Namun, persoalan perilaku memilih tetap saja menyisakan problem dan tantangan, misalnya masih adanya praktek politik primordial dan politik identitas dalam setiap gelaran pesta demokrasi pada tiap tingkatan.
Firmanzah dalam Riyadi (2010: 15-17) menyatakan bahwa pemilih atau orientasi pemilih secara teori diklasifikasikan dalam empat konfigurasi yaitu pemilih rasional, kritis, tradisional dan pemilih skeptis.
Pemilih rasional adalah pemilih dengan orientasi yang tinggi terhadap kebijakan partai atau kandidat, serta berorientasi rendah terhadap idiologi partai atau kandidat.

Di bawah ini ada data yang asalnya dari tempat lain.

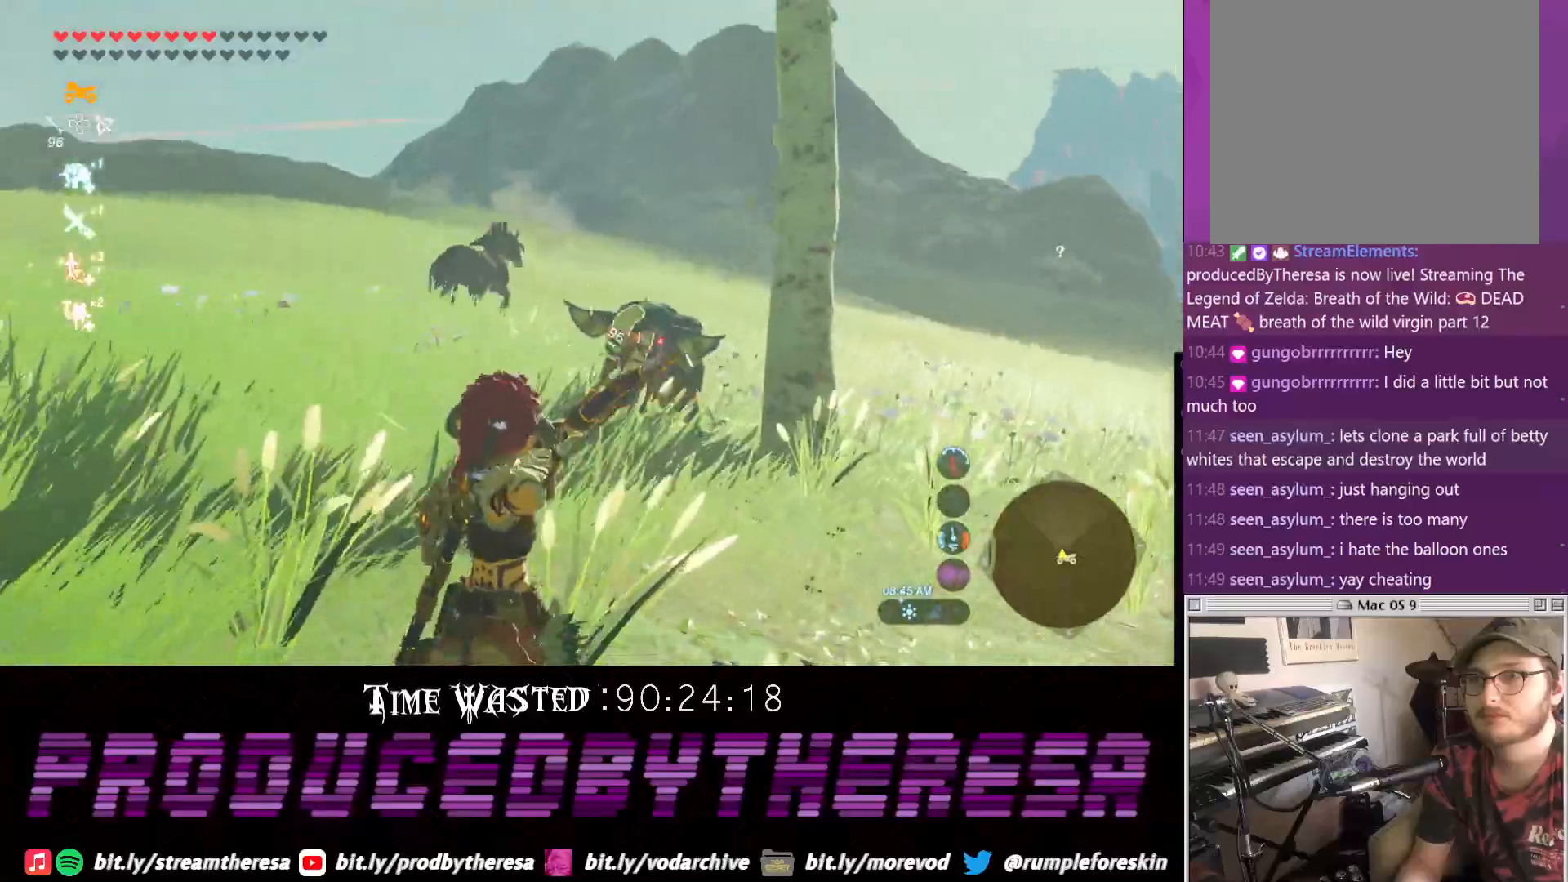
{"dt_ms": 500, "buttons": [], "left_stick": "down", "right_stick": "right", "events": [[100, "right_stick", "right"], [167, "right_stick", "up-right"], [283, "right_stick", "center"], [450, "right_stick", "right"]]}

Pemilih ini mengutamakan kapabilitas kandidat, rekam jejak serta program kerja yang ditawarkan. Sementara pemilih kritis berorientasi tinggi pada idiologi serta kemampuan partai atau kandidat dalam menyelesaikan persolan bangsa. Pemilih ini selalu menganalisis antara idiologi partai dengan kebijakan yang dibuat.
Tipe ketiga adalah pemilih tradisional. Ciri khas pemilih ini berorientasi tinggi pada idiologi partai atau kandidat, namun tidak mempetimbangkan kebijakan partai atau kandidat.
Pemilih ini mempertimbangkan kedekatan sosial-budaya, nilai, etnis, asal-usul, serta agama dalam menentukan pilihan politik.
Menurut Firmanzah tipe pemilih ini merupakan pemilih mayoritas di Indonesia. Dan tipe pemilih terakhir adalah pemilih skeptis. Pemilih ini tidak memiliki orientasi terhadap idiologi partai dan kandidat, serta menilai kebijakan partai politik adalah sesuatu yang tidak penting.
Pemilih ini beranggapan bahwa siapa pun yang menjadi pemenang Pemilu tidak akan berpengaruh terhadap perbaikan bangsa. Pada tataran ekstrem pemilih tipe ini cenderung memilih menjadi golongan putih (golput).
Saya menilai, kharakteristik pemilih yang ideal dalam mendukung upaya pembangunan demokrasi di Indonesia adalah tipe pemilih rasional dan pemilih kritis. Tipe pemilih tradisional merupakan tantangan, mengingat jumlah pemilih dengan orientasi-orientasi tradisional tersebut merupakan pemilih mayoritas saat ini, sedangkan tipe pemilih skeptis lebih cenderung tidak mendukung upaya-upaya pembangunan demokrasi di Indonesia.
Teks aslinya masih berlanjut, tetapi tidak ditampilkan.